The United States’ own questionable human rights record has become one of the main narratives of the wars in Iraq and Afghanistan, with prisoner abuses revealed at Abu Ghraib, waterboarding at Guantanamo and renditioning of suspects to secret prison sites in Africa. The U.S. in some cases not only ignored international human rights treaties it once signed, but crafted new legal reasoning to support its abuses.
As part of its effort to turn a new page, the Obama administration announced early April that it intends to run for a seat on the Human Rights Council, a body often criticized (frequently so by the Bush administration) as jokingly ineffective. The council’s troubled predecessor, the U.N. Commission on Human Rights, controversially elected Sudan to membership in 2004 in the midst of what the U.S. considered ethnic cleansing in Darfur.
Back in Geneva in early February, the U.S. was still entitled to speak, as a U.N. member country, at China’s review. Groups like Human Rights Watch had for months prior to Obama’s inauguration been encouraging the administration to do so.
“Frankly, I think if they all sat down and thought about it, in an hour, they would have come up [in February] with the position they finally came up with [in early April],” said Sophie Richardson, the Asia advocacy director for Human Rights Watch.
Richardson went to Geneva to meet with delegates before the periodic review, and what she heard on the part of China’s eventual backers — many receive economic aid from the Chinese — amounted to, in her view, coordinated talking points. While the U.S. was silent, the Chinese appear not only to have been vocal, but also to have lined up vocal defenders.
“They moved pretty quickly to fill that vacuum,” Richardson said of the hole U.S. lethargy has left in the human rights community. “And this administration has real work to do to fight to get back even to where we were eight years ago. Not participating in the UPR, going to Beijing and saying ‘human rights shouldn’t interfere’ is not the road to recovery.” William Schulz, former executive director of Amnesty International USA, earlier this year wrote a report for the left-leaning Center for American Progress proposing how the U.S. should now engage China on human rights. China’s rise as an economic power won’t necessarily translate into greater influence in the human rights community, he suggests; human rights norms have become too global over the last half-century to be diluted now by the biggest abusers.
Countries are no longer modeling their human rights records, he says, on the most economically powerful. The International Criminal Court may yet succeed without the backing of the U.S., China and Russia. And just as some countries the last eight years were unafraid to criticize the U.S. for its abuses, the same principle suggests China may not be able to intimidate on financial might alone.
“China will more and more understand it has to at least give lip service to human rights if it wishes to be a respected world power,” Schulz said. “It already is a world power. It wants respectably to be seen as a model for others.”
Just as China recognizes it must live by the global economic norms of the WTO, Schulz suggests the same eventually will be true of global human rights norms. China experts also say the regime is more vulnerable than outsiders think; the country’s position is weaker domestically than its expanding reputation abroad. Its economic future is tethered to the U.S. just as much as the U.S. is tied to it. And the recession will likely intensify domestic unrest in a year of already problematic anniversaries: This year marks 20 years since the Tiananmen Square protests, and 50 years since the Tibetan uprising.

---

▶ Job
Extend the article above on U.S. engagement with China over human rights, continuing on from its final sentence.

▶ Data excerpt
---

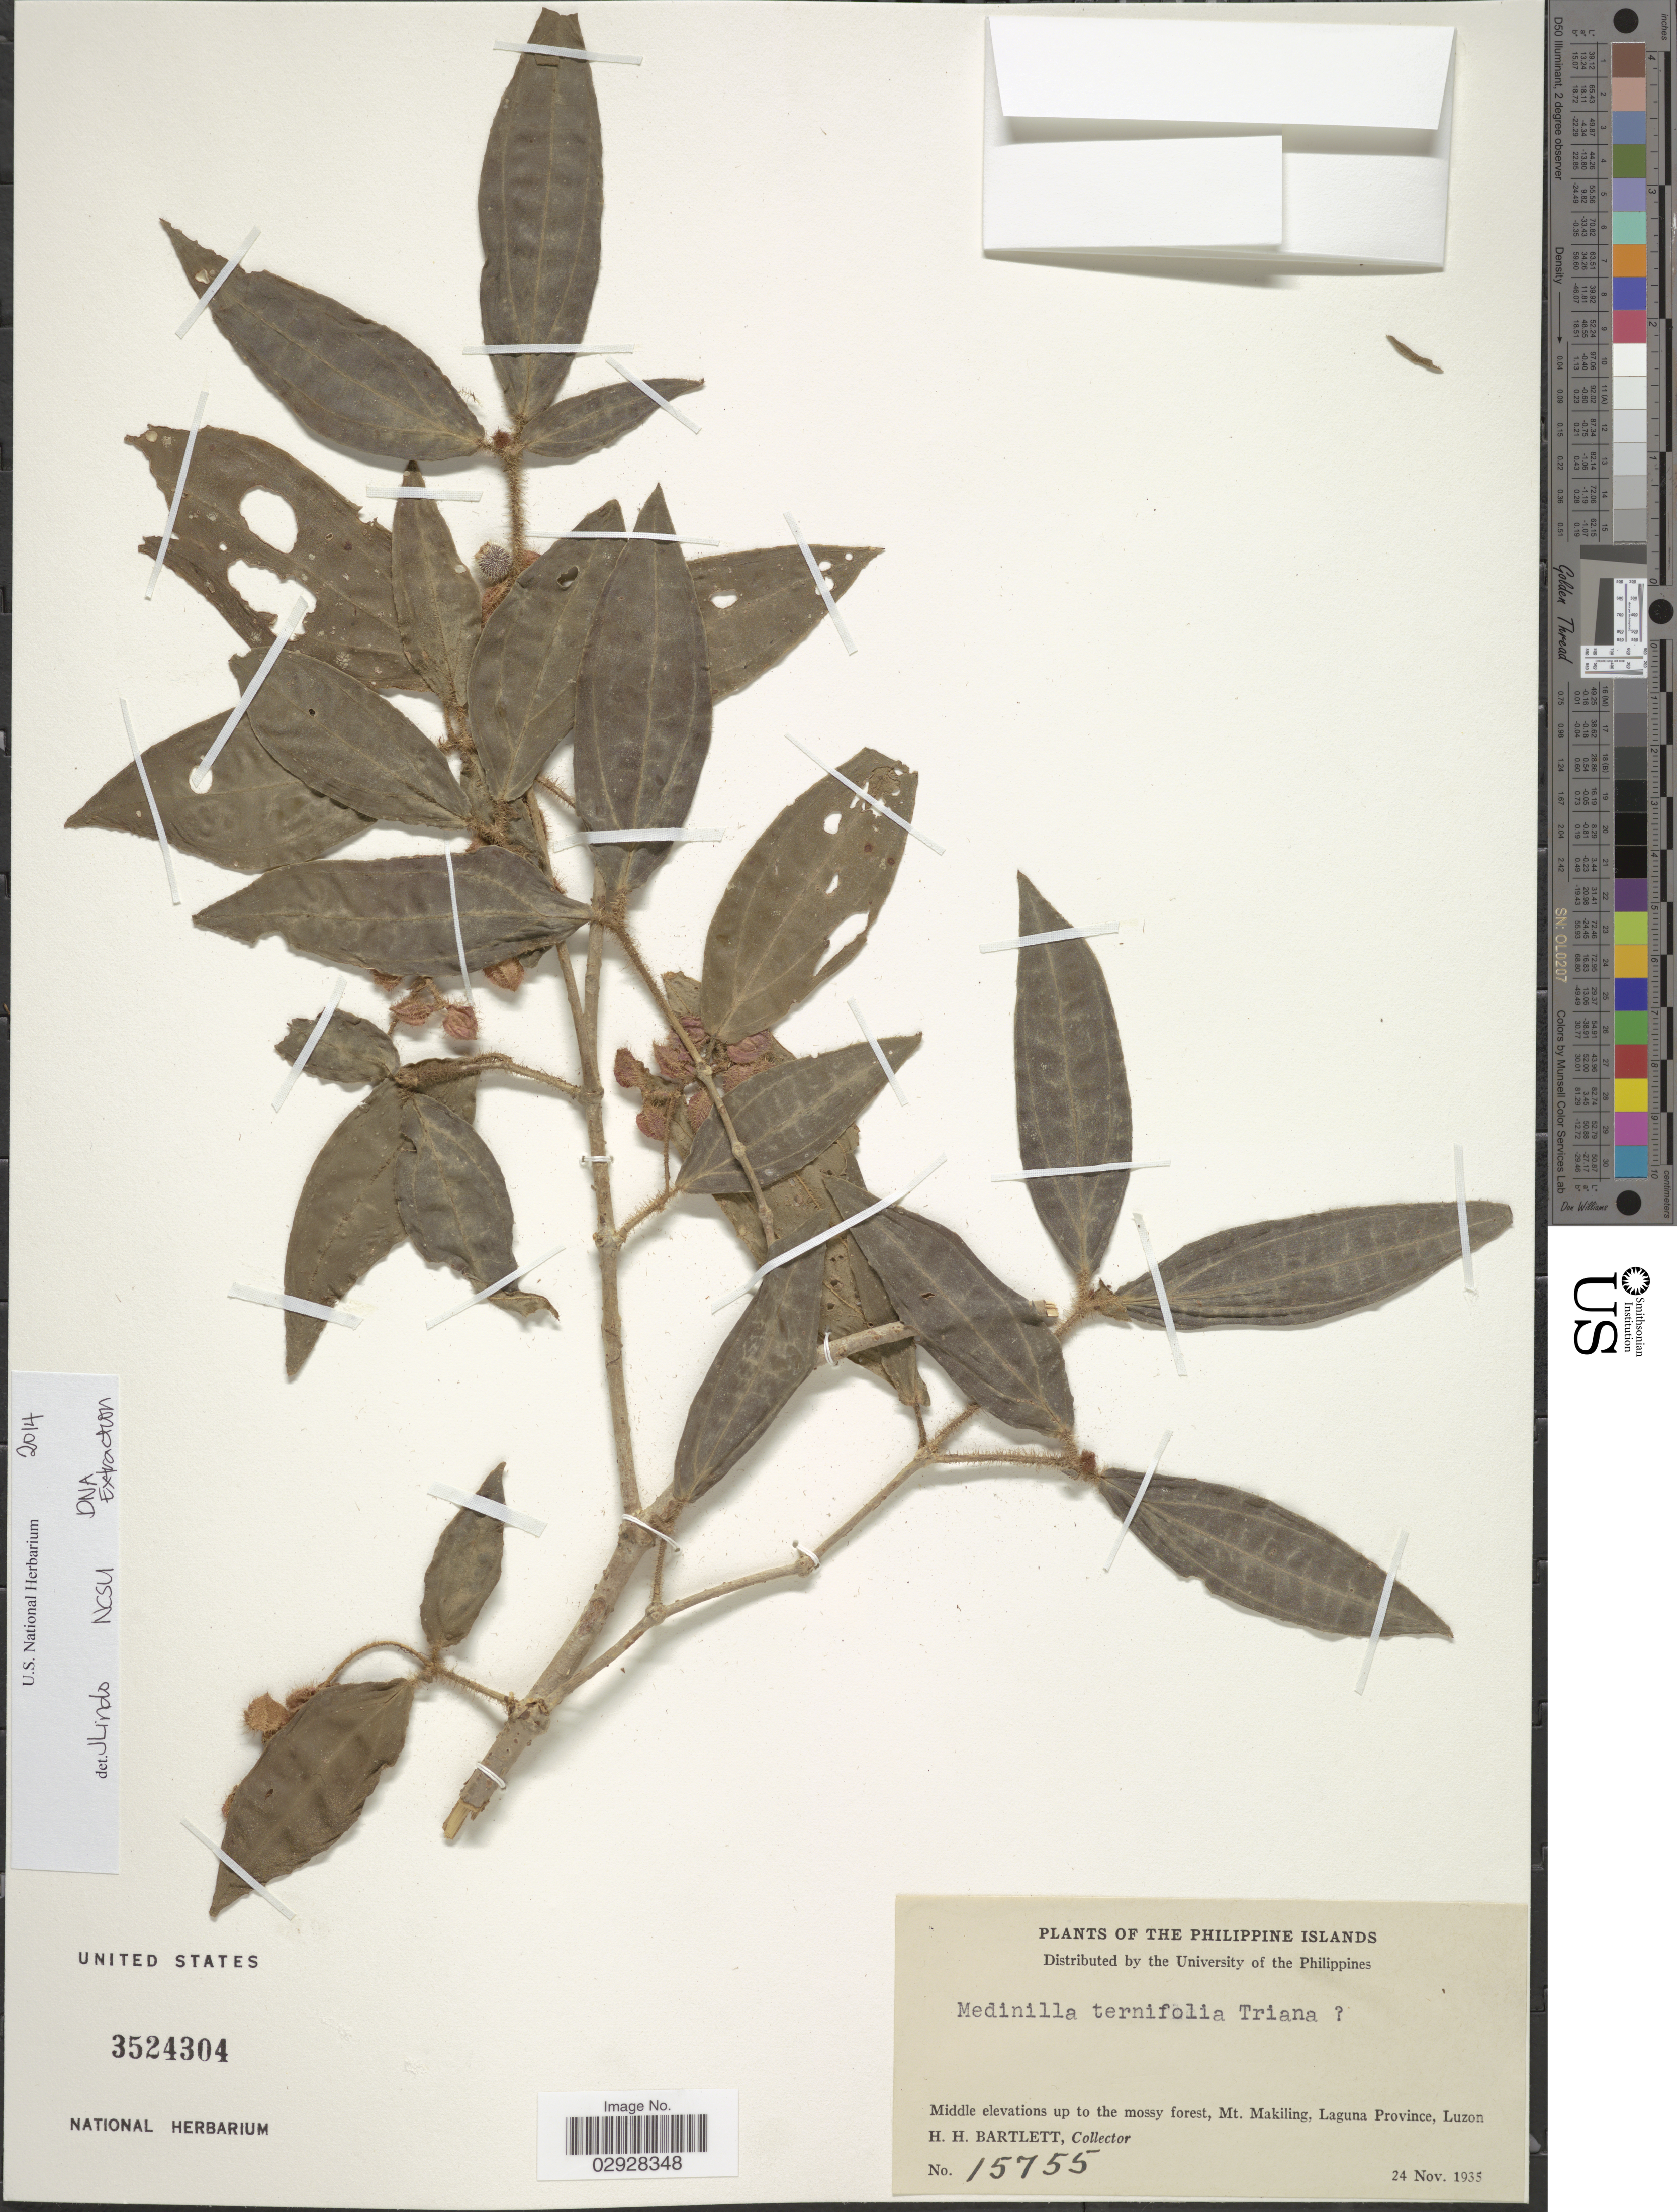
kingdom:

---

▶ Exercise result
“It’s a particularly ugly combination,” Richardson suggested.
One major philosophical rift remains, though, between China and the mainstream of the human rights community, as is frequently seen on the U.N. Security Council.
“We’re sort of at one of the moments in history where there’s a very clear bifurcation, where governments believe that if a situation in another country has gotten pretty horrendous, it is OK to intervene,” Richardson said. “The Chinese government continues to feel that it’s never OK to intervene.”
Historically, she concedes, “God knows the rest of the world has given them plenty of reasons to believe this.” But nonintervention is as much a convenient excuse as a coherent philosophy when it serves to protect the status quo of a repressive regime.
Fresh Start?
America’s ability to evolve simultaneously as a counterweight may have just as much bearing on China’s influence in settings like the UPR going forward. Human rights advocates have been nearly universal in their optimism.
“I have, as many do, great hopes for a significant change in terms of the importance of human rights for the U.S. government in this administration versus the last administration, and that’s got little to do with the way I personally may vote in elections,” said Jim Cavallaro, executive director of the Harvard Human Rights Program.
“Those who would analyze seriously the policies of the last administration were uniformly concerned, at the minimum, to outraged over the way the administration advocated policies that undermined core human rights, advocated torture, advocated prolonged detention, advocated other forms of abuse.”
During that time, as Schulz put it, the measurer became the measured — a point occasionally made by the Chinese themselves in response to American criticism of Chinese failings.
Now, aside from Clinton’s rocky debut, Schulz points to a roster of human rights heavyweights working in the new administration: National Security Council Member Samantha Power, Ambassador to the U.N. Susan Rice, and legal adviser to the State Department Harold Koh, the former dean of Yale Law School and, in Schulz’s words, the most respected human rights scholar in the U.S.
Richardson suggests that what the human rights community most needs from the new administration at this point is a major foreign policy speech from Obama articulating not just a few well-intentioned goals — shutting down Guantanamo, reversing the global gag rule — but an overarching agenda for human rights.
Kellogg’s prescription is different: “The way forward right now for the U.S. is to get its own financial house in order,” he said. “As a diplomatic actor, it will have greater or lesser influence on human rights and a host of other issues depending on how successful it is in doing that.”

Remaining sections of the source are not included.